[Text for analysis — start]

Introduction to Bayesian Optimization with GPyOpt

Written by Javier Gonzalez, Amazon Research Cambridge

Last updated Monday, 22 May 2017.

=====================================================================================================

  1. How to use GPyOpt?

  2. The Basics of Bayesian Optimization

    1. Gaussian Processes
    2. Acquisition functions
    3. Applications of Bayesian Optimization
  3. 1D optimization example

  4. 2D optimization example

=====================================================================================================

1. How to use GPyOpt?

We start by loading GPyOpt and GPy.

In [1]:
%pylab inline  
import GPy
import GPyOpt
from numpy.random import seed
import matplotlib
Populating the interactive namespace from numpy and matplotlib
warning in stationary: failed to import cython module: falling back to numpy
/Users/gojav/anaconda/lib/python3.5/site-packages/matplotlib/__init__.py:1350: UserWarning:  This call to matplotlib.use() has no effect
because the backend has already been chosen;
matplotlib.use() must be called *before* pylab, matplotlib.pyplot,
or matplotlib.backends is imported for the first time.

[Text for analysis — finish]

■ **Problem details**
Please print the part of the GPyOpt tutorial starting at "4. 2D optimization" and ending at "GPyOpt and GPy.", word for word.

[Data section — start]

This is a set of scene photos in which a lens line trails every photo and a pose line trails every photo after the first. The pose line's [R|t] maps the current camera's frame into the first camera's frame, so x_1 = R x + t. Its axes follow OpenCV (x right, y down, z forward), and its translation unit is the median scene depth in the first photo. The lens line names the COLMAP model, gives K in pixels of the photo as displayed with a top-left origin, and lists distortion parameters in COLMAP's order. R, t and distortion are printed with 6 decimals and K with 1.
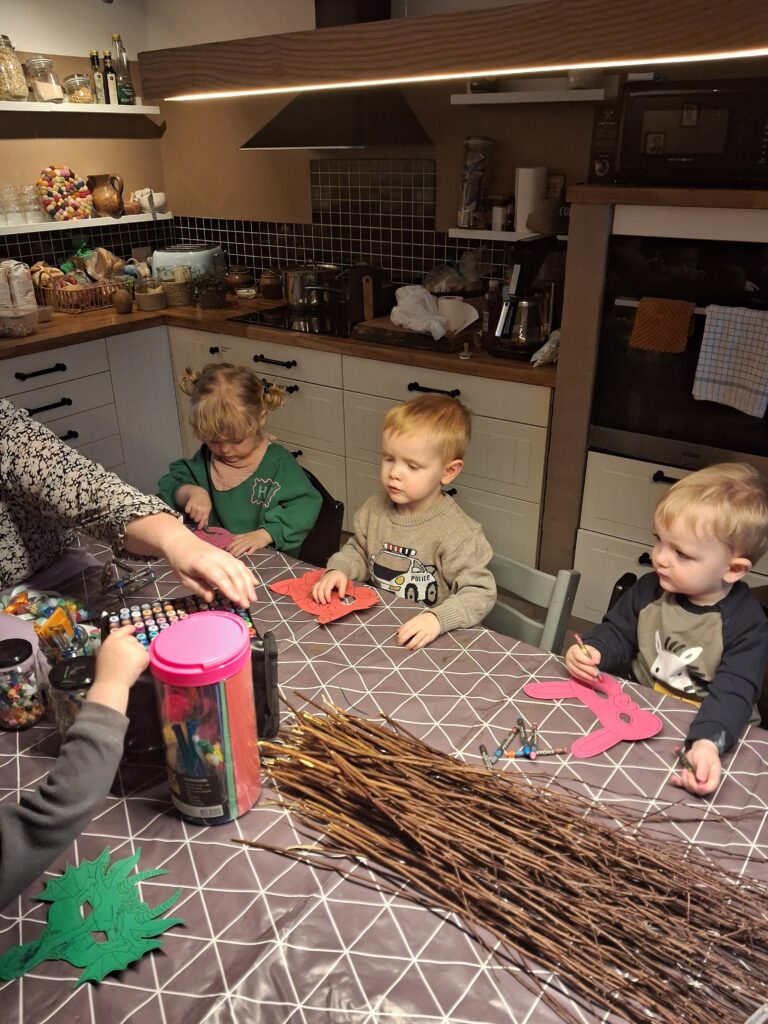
lens RADIAL K [[800.0, 0, 383.0], [0, 800.0, 515.6], [0, 0, 1]] dist [-0.001158, -0.008853]
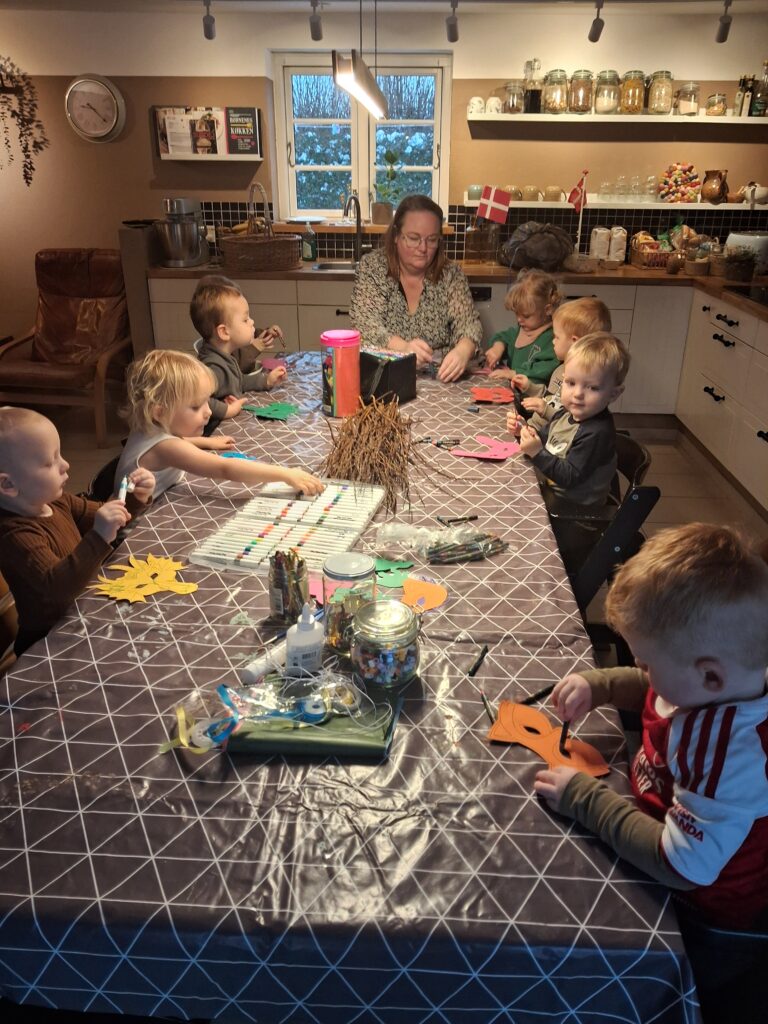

[Data section — finish]

■ **Answer for the task**
4. 2D optimization example

=====================================================================================================

1. How to use GPyOpt?

We start by loading GPyOpt and GPy.